MATERIALS PROVIDED:
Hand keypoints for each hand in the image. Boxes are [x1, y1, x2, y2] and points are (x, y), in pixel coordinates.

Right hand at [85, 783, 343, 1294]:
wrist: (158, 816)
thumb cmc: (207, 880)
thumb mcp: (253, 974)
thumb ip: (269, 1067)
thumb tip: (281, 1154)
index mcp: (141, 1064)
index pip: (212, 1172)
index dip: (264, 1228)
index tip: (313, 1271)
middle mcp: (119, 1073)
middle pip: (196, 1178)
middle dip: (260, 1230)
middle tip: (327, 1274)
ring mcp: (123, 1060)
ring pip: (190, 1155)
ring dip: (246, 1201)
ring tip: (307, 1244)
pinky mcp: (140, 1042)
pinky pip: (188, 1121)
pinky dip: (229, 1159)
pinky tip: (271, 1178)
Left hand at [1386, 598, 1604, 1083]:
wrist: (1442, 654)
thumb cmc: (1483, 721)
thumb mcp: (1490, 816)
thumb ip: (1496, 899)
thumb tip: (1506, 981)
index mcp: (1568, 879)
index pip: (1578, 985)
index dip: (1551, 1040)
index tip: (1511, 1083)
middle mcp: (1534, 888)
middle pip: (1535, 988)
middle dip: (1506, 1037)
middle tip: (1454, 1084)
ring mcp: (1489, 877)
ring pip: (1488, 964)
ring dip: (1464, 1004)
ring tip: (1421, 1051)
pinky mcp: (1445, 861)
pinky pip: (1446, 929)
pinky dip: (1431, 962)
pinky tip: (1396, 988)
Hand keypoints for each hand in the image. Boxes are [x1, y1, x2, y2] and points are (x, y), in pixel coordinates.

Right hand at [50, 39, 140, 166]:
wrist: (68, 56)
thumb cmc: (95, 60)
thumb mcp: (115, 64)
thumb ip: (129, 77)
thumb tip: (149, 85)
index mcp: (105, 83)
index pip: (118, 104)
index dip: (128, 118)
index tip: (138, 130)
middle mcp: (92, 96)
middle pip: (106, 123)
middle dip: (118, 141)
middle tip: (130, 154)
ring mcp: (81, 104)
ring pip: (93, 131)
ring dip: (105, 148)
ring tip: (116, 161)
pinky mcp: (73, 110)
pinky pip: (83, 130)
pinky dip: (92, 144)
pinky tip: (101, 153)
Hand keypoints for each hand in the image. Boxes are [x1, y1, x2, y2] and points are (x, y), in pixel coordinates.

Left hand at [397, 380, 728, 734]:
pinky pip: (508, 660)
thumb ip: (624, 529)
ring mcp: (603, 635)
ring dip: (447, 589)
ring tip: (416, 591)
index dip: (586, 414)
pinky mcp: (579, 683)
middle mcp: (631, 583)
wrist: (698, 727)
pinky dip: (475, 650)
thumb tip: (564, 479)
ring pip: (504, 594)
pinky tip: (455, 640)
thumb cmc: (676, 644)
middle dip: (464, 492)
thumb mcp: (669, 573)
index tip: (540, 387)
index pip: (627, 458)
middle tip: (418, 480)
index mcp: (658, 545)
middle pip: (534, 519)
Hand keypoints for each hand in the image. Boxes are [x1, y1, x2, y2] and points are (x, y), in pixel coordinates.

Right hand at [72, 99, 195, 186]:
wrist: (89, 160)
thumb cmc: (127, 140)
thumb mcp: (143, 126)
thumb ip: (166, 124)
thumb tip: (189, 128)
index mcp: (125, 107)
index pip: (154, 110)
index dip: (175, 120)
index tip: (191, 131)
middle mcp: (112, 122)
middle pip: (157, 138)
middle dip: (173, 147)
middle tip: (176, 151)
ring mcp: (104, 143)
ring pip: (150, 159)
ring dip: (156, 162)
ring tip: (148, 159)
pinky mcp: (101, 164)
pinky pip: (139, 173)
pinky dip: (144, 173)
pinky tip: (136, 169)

WHAT THE EXERCISE ASKS: Up to and including the line with "middle tip: (327, 1274)", repeat the entries exactly, beginning at their first line.

COMPLETED TASK:
Hand keypoints for each hand in the image. Boxes are [x1, y1, x2, y2] and points are (x, y), in pixel coordinates.

Right hand at [85, 783, 343, 1294]:
wrist: (158, 816)
thumb cmc: (207, 880)
thumb mcp: (253, 974)
thumb ip: (269, 1067)
thumb tip: (281, 1154)
index mcp: (141, 1064)
index pip: (212, 1172)
index dip: (264, 1228)
index tip: (313, 1271)
middle mcp: (119, 1073)
middle pip: (196, 1178)
middle dip: (260, 1230)
middle tip: (327, 1274)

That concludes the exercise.